Generalized Brick Wall Method for Stationary Axisymmetric Spacetimes
Chandra Prakash
TL;DR
This paper develops a unified, metric-based thin-film brick-wall formalism to compute the statistical entropy of scalar fields in stationary axisymmetric spacetimes. By explicitly separating superradiant and non-superradiant modes, it derives a generalized expression for the free energy in terms of generic metric components and demonstrates that the leading near-horizon divergence reproduces the Bekenstein-Hawking area law $S = A_H/4$ across Kerr, Kerr-Newman-AdS, and Kerr-Newman-AdS geometries with quintessence and a string cloud, after appropriate UV cutoff renormalization. The approach avoids re-deriving wave equations for each case and provides a transparent near-horizon interpretation: entropy is controlled by horizon surface data regardless of asymptotic structure or background matter content. The results reinforce the universality of the area law within the brick-wall framework and point to future extensions to higher-spin fields and more complex spacetimes.
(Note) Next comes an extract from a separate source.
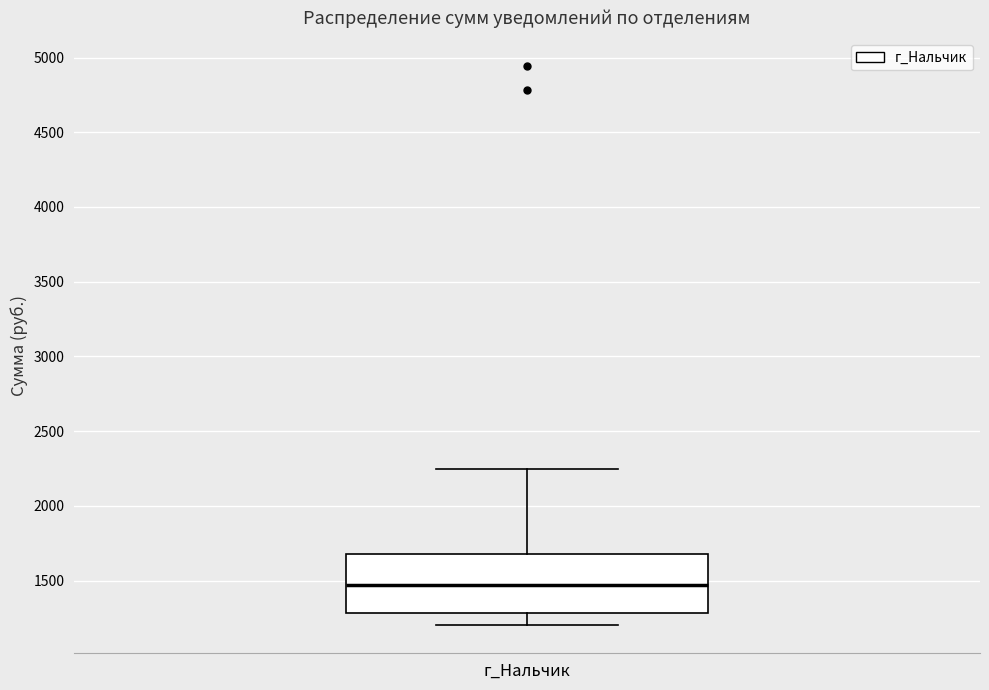

Where is the upper edge of the box for г_Нальчик on the y-axis? The values are not printed on the chart, so give them approximately, as read against the axis.

1700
The work also highlights the ongoing need for a first-principles quantum-gravity derivation of the ultraviolet regulator.
Abstract
The microscopic origin of black hole entropy remains one of the central puzzles in quantum gravity. In this work, we investigate the statistical entropy of scalar fields propagating in stationary axisymmetric spacetimes using the thin-film modification of the 't Hooft brick wall method. We derive a generalized expression for the free energy of both superradiant and non-superradiant modes, expressed explicitly in terms of generic metric components. This unified formalism allows for a systematic evaluation of entropy across a diverse class of black holes without re-deriving the wave equation for each specific case. We validate our approach by recovering the Bekenstein-Hawking area law for the standard Kerr black hole. Subsequently, we extend the analysis to the Kerr-Newman-AdS geometry and, finally, to the novel case of a Kerr-Newman-AdS black hole surrounded by quintessence and a cloud of strings. Our results confirm that the area law holds even in the presence of these complex background matter fields, provided the cutoff parameter is appropriately renormalized.